-- INSTRUCTIONS TO FOLLOW --
Search the data for the word "street" and copy every line where it occurs.

[GIVEN RECORDS]

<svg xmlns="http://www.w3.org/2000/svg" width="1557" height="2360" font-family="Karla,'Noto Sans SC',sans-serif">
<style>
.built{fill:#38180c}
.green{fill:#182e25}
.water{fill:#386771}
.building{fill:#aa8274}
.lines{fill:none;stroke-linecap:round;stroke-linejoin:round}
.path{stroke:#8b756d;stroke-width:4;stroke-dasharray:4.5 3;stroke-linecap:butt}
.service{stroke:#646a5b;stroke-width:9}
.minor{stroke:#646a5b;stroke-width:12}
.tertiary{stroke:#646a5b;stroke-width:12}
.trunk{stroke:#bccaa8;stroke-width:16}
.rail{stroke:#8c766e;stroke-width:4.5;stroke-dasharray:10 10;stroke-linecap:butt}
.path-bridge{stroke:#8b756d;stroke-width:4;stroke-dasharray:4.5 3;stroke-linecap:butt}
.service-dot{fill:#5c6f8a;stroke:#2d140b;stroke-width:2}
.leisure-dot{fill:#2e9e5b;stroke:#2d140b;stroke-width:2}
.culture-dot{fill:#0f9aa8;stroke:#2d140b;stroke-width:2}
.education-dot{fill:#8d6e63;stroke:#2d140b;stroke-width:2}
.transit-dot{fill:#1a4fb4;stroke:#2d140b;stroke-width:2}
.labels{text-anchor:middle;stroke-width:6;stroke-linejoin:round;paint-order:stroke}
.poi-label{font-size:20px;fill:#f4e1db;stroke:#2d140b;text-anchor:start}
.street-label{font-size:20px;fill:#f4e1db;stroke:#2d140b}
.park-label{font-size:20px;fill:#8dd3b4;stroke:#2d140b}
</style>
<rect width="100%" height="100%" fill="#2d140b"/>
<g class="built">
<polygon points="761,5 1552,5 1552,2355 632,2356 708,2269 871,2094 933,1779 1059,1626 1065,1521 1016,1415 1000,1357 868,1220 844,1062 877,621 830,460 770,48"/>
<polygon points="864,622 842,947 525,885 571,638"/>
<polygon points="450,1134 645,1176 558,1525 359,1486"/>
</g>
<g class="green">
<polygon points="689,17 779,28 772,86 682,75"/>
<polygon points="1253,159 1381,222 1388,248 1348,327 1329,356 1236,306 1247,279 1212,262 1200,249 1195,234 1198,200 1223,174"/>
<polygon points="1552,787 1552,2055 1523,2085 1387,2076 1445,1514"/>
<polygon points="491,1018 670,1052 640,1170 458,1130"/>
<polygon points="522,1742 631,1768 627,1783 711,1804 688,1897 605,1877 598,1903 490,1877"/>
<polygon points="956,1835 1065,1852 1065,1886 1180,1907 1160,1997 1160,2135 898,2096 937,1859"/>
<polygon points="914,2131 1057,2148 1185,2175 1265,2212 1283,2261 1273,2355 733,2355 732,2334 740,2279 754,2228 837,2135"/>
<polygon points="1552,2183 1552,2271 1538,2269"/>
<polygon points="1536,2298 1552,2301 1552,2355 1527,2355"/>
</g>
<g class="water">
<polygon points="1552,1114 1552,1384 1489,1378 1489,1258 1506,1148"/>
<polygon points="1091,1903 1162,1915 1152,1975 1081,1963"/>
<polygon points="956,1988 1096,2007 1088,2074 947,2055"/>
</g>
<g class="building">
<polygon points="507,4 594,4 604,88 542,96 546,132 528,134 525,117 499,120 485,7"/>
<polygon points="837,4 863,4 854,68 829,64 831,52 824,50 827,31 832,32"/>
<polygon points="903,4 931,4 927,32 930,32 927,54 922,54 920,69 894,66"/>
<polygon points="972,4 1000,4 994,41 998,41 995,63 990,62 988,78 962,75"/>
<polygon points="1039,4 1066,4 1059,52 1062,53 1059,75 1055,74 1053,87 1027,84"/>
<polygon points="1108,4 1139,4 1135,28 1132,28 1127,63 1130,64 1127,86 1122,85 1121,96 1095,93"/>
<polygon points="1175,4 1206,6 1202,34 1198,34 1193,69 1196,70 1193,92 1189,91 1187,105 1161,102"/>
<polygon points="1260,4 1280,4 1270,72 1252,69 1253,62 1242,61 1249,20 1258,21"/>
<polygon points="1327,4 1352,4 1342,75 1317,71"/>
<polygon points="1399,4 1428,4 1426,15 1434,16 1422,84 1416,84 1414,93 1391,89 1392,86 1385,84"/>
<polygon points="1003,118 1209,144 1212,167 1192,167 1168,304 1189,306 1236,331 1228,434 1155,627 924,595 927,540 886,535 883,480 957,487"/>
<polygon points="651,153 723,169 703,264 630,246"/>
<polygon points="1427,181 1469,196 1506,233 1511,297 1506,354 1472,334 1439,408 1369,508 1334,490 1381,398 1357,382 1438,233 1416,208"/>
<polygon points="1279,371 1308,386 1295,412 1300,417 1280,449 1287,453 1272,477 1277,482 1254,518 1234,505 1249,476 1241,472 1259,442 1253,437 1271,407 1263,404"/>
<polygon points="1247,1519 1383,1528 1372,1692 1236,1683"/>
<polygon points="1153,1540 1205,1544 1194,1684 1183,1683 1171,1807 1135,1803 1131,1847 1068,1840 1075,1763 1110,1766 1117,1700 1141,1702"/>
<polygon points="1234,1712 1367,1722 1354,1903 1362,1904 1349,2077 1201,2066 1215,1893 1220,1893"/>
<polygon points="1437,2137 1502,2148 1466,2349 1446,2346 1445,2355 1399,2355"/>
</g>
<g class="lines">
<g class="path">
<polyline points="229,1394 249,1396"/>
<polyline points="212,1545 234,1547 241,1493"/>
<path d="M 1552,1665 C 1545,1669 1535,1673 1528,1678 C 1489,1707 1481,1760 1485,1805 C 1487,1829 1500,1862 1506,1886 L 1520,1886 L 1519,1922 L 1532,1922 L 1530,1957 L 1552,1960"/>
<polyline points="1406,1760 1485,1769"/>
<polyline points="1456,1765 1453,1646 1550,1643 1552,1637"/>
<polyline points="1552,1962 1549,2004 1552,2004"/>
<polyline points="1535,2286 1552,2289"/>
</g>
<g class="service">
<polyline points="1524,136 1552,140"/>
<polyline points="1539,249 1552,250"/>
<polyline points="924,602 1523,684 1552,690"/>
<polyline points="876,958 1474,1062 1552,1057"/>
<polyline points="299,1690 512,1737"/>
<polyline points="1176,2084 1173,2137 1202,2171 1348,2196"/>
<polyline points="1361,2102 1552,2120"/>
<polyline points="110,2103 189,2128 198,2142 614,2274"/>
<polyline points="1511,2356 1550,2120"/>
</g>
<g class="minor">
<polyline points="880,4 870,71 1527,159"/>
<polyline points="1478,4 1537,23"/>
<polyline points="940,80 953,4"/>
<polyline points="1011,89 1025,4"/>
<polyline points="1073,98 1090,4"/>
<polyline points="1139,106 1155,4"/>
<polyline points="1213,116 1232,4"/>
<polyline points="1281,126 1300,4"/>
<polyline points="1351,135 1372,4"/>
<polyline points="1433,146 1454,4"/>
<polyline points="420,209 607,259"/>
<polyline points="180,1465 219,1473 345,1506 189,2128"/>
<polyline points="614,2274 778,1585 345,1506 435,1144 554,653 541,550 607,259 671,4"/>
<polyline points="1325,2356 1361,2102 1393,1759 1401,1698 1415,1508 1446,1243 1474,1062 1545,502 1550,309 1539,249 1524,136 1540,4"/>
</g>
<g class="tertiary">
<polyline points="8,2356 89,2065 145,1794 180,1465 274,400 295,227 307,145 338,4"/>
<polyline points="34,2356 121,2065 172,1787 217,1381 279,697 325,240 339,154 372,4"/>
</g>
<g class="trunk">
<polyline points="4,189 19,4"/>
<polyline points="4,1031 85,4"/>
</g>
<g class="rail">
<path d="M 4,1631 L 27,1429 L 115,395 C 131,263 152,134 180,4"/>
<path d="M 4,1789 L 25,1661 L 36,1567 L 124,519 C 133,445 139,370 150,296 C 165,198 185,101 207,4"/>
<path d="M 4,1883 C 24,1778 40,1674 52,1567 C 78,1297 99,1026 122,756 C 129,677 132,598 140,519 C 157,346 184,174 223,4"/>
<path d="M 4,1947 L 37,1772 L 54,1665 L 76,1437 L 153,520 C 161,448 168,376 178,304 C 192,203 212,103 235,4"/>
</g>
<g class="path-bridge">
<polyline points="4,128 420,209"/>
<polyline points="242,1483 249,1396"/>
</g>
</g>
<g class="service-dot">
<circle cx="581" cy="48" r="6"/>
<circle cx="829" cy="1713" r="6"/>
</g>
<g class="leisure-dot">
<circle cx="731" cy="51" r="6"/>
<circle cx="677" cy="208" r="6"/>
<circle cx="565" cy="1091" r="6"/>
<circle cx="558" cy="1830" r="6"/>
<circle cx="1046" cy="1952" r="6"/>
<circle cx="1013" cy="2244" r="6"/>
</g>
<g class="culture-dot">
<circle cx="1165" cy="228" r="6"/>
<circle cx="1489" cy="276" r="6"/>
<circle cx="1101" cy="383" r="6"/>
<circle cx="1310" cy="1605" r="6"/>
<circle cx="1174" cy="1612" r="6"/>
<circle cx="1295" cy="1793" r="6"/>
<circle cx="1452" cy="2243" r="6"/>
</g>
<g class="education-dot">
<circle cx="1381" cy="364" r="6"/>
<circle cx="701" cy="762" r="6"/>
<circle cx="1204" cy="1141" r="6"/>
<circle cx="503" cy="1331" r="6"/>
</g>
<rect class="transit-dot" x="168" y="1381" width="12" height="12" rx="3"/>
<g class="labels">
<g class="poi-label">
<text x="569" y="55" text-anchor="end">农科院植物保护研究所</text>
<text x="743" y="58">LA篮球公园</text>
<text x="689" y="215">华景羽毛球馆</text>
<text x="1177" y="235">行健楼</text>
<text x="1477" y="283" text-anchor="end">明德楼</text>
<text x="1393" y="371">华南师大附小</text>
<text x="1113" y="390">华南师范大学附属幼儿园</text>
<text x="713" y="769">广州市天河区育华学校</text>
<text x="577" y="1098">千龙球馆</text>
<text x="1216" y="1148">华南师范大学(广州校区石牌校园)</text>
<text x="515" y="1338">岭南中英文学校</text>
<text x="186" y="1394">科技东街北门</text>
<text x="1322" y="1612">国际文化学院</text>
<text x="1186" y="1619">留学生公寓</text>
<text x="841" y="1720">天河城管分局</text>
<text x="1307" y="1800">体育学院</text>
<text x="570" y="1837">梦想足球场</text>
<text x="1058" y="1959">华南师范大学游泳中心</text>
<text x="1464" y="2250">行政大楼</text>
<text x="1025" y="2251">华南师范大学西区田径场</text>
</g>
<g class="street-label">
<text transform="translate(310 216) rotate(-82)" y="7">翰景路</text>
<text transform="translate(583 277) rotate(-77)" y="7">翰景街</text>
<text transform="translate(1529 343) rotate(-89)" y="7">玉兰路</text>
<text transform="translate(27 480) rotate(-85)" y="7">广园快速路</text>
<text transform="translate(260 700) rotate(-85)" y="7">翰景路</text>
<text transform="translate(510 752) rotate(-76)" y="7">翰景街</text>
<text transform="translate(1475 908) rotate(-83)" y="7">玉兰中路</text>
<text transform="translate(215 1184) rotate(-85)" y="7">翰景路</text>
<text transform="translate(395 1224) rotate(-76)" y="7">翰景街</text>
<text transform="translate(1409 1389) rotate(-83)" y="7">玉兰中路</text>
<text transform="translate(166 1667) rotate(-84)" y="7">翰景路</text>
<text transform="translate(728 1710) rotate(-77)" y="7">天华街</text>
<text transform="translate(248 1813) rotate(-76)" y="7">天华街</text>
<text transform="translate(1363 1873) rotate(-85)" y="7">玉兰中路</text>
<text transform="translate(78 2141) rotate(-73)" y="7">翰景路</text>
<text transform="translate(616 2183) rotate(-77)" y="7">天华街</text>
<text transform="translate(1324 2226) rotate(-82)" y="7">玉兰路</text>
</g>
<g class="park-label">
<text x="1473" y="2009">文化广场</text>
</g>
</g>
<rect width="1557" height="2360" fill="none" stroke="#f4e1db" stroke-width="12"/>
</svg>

[/GIVEN RECORDS]

-- SOLVED EXERCISE --
.street-label{font-size:20px;fill:#f4e1db;stroke:#2d140b}
<g class="street-label">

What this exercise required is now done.